Example 14-4. Parsing HTML

 //Roll over every element in the HTML. foreach (IHTMLElement htmlElem in (IHTMLElementCollection)iHtmlDoc2.body.all) {     // Note: every time we do the is and as, it does a COM call to the     // MSHTML object. This can be rather expensive so you would want to cache     // the results elsewhere once you have them, not just keep calling     // properties on it as those end up making a round-trip as well.     if (htmlElem is HTMLAnchorElementClass)     {         HTMLAnchorElementClass anchor = htmlElem as HTMLAnchorElementClass;         if (anchor != null)             Console.WriteLine("Anchor element found: " + anchor.href);     }     else if (htmlElem is HTMLFormElementClass)     {         HTMLFormElementClass form = htmlElem as HTMLFormElementClass;         if (form != null)             Console.WriteLine("Form element found: " + form.id);     }     else if (htmlElem is HTMLGenericElementClass)     {         HTMLGenericElementClass genElem = htmlElem as HTMLGenericElementClass;         if (genElem != null)             Console.WriteLine("Input Element found: " + genElem.scopeName +                 "." + genElem.tagName);     }     else if (htmlElem is HTMLInputElementClass)     {         HTMLInputElementClass input = htmlElem as HTMLInputElementClass;         if (input != null)             Console.WriteLine("Input Element found: " + input.id);     }     else if (htmlElem is HTMLTextAreaElementClass)     {         HTMLTextAreaElementClass text = htmlElem as HTMLTextAreaElementClass;         if (text != null)             Console.WriteLine("Text Area Element found: " + text.name);     } }

This code will have the following output:

 Form element found: form1 Input Element found: Text1 Input Element found: Checkbox1 Input Element found: Radio1 Input Element found: TextBox1

Discussion

There are many ways that HTML can be parsed: regular expressions, straight text parsing, or even third-party product offerings. The MSHTML parser is free and prevalent but it is COM-based. Being COM-based in a .NET world carries a price tag of having to have all calls go through the COM interop layer and have items marshaled back and forth. MSHTML can be made to perform decently in many situations, but this is not a solution for high-end HTML parsing due to the overhead that will be incurred each time the COM interop layer is traversed. This should be considered a client-side operation only.
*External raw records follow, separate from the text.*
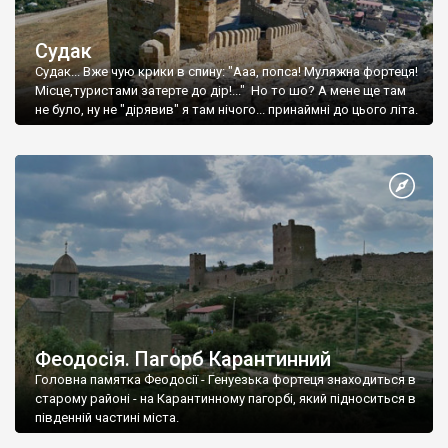
Судак
Судак... Вже чую крики в спину: "Ааа, попса! Муляжна фортеця!
Місце,туристами затерте до дір!..." Но то шо? А мене ще там
не було, ну не "дірявив" я там нічого... принаймні до цього літа.
Феодосія. Пагорб Карантинний
Головна памятка Феодосії - Генуезька фортеця знаходиться в
старому районі - на Карантинному пагорбі, який підноситься в
південній частині міста.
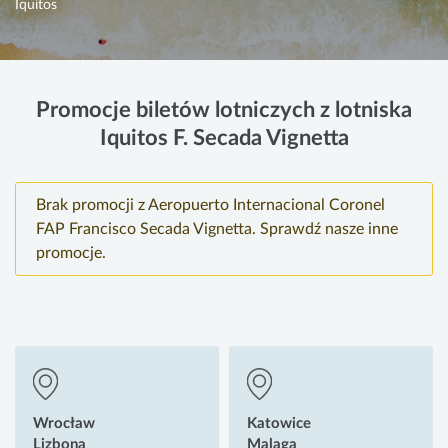
Iquitos
Promocje biletów lotniczych z lotniska
Iquitos F. Secada Vignetta
Brak promocji z Aeropuerto Internacional Coronel
FAP Francisco Secada Vignetta. Sprawdź nasze inne
promocje.
Wrocław
Katowice
Lizbona
Malaga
The overhead would quickly degrade performance in a server-side scenario like an HttpHandler or in a high-traffic web page.

That being said, if you are looking for a quick way to parse HTML in your application and it is not a potential performance hotspot, this method will do quite nicely. Like many other things in .NET, if you know what you are using it for and the scope of the work it will do, many alternatives become acceptable.